Bottom line, this seems like a really bad year to be a new team, and conversely, it seems like a really good year to know the person next to you.
So, which SEC teams will be at more of a disadvantage this fall due to the shortened offseason and the divided attention? And which should have more of an advantage due to continuity? There’s a table with all of the data below for your own perusal, but here are some of our findings.
SEC coaching continuity heading into 2020
First, let’s take a quick look at coaching continuity in the SEC just for this fall, as I somehow failed to hit that with last week’s barrage of continuity posts.
Five SEC teams have complete continuity with respect to their head coaching and coordinator positions this year: Texas A&M, Kentucky, Tennessee, Florida, and, somewhat surprisingly, Alabama, which hasn’t had complete continuity since Lane Kiffin and Jeremy Pruitt were together in Crimson in 2015.

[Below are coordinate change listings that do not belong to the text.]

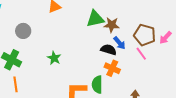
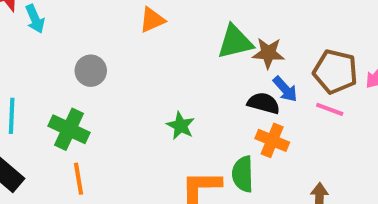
pink line: (141, 54) -> (330, 109), turned -32
green star: (54, 58) -> (181, 126), moved

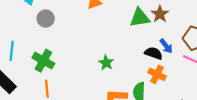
brown star: (268, 53) -> (160, 14), moved, turned 30
gray circle: (91, 71) -> (46, 19), moved

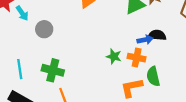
blue arrow: (166, 46) -> (145, 40), moved, turned -49
orange cross: (157, 74) -> (137, 58), moved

On the flip side, three programs have turned over all three positions: Ole Miss, Mississippi State, and Arkansas.
In the middle, Georgia, South Carolina, and Auburn are all breaking in new offensive coordinators, and Vanderbilt and Missouri have each swapped out two of three pieces. The Commodores retained head coach Derek Mason but replaced both coordinators, and Missouri replaced its head coach and offensive coordinator (it’s the same guy), but retained defensive coordinator Ryan Walters from Barry Odom’s staff.

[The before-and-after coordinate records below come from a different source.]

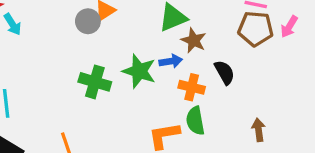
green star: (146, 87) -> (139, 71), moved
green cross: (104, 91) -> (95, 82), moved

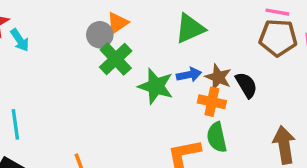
brown star: (194, 41) -> (218, 77), moved
green cross: (95, 82) -> (116, 59), moved, turned 32
brown arrow: (259, 130) -> (284, 145), size x1.5

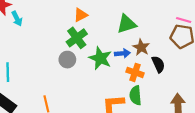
gray circle: (100, 35) -> (67, 60), moved
brown star: (218, 77) -> (141, 47), moved

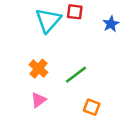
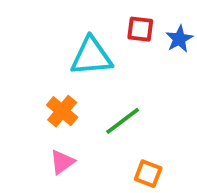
red square: (75, 12) -> (140, 29), moved
cyan triangle: (48, 20) -> (91, 56), moved, turned 44

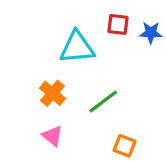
blue star: (179, 39) -> (151, 33), turned 30
pink triangle: (62, 162) -> (52, 136), turned -45

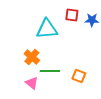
green line: (103, 101) -> (50, 71), moved, turned 36
orange square: (125, 146) -> (79, 76), moved

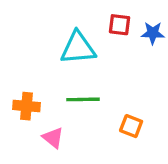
orange cross: (32, 57) -> (26, 106), moved, turned -35
green line: (50, 71) -> (83, 99), moved

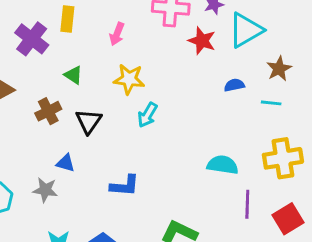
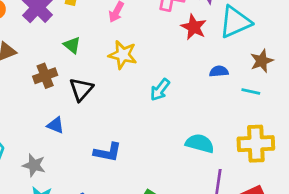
cyan arrow: (147, 115) -> (160, 90), moved
gray star: (45, 190) -> (34, 165), moved

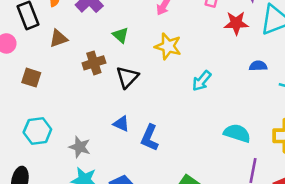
red star: (194, 27) -> (236, 23), turned -30
blue triangle: (56, 125) -> (121, 124), moved
blue L-shape: (108, 152) -> (150, 138), turned 100

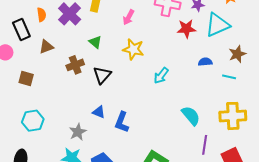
cyan semicircle: (237, 133) -> (191, 116), turned 35
gray star: (80, 147) -> (78, 132), moved, turned 30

LSU is a bit of a unique situation. Ed Orgeron remains, and so does offensive coordinator Steve Ensminger, but defensive coordinator Bo Pelini replaces Dave Aranda, and perhaps most importantly, passing game coordinator Joe Brady has moved on.
SEC Teams with the most roster and coaching continuity heading into 2020
So, if there’s an advantage to overall continuity heading into this weird college football season, which teams will benefit and which will suffer?
First on the list of teams that might benefit is Texas A&M. The Aggies rank first in overall returning production on the field and are one of the teams with no churn in the head coach or coordinator positions. Jimbo Fisher is back with coordinators Darryll Dickey (although co-OC Jay Graham is now at Tennessee) and Mike Elko. Plus, they return 100% of last year’s passing yards, 74% of their rushing yards, 80% of their offensive line starts, and most of their defense as well. These guys are not building something new from scratch. They had to press pause like everyone else, but all they have to do to get back up to speed is to hit the play button again.
Right behind the Aggies in this category are Kentucky and Tennessee, who both also return a ton of production, their head coaches, and both coordinators.
Teams in trouble if continuity matters more this fall include Mississippi State, LSU, and Missouri. These guys are still doing meet-and-greets and icebreakers.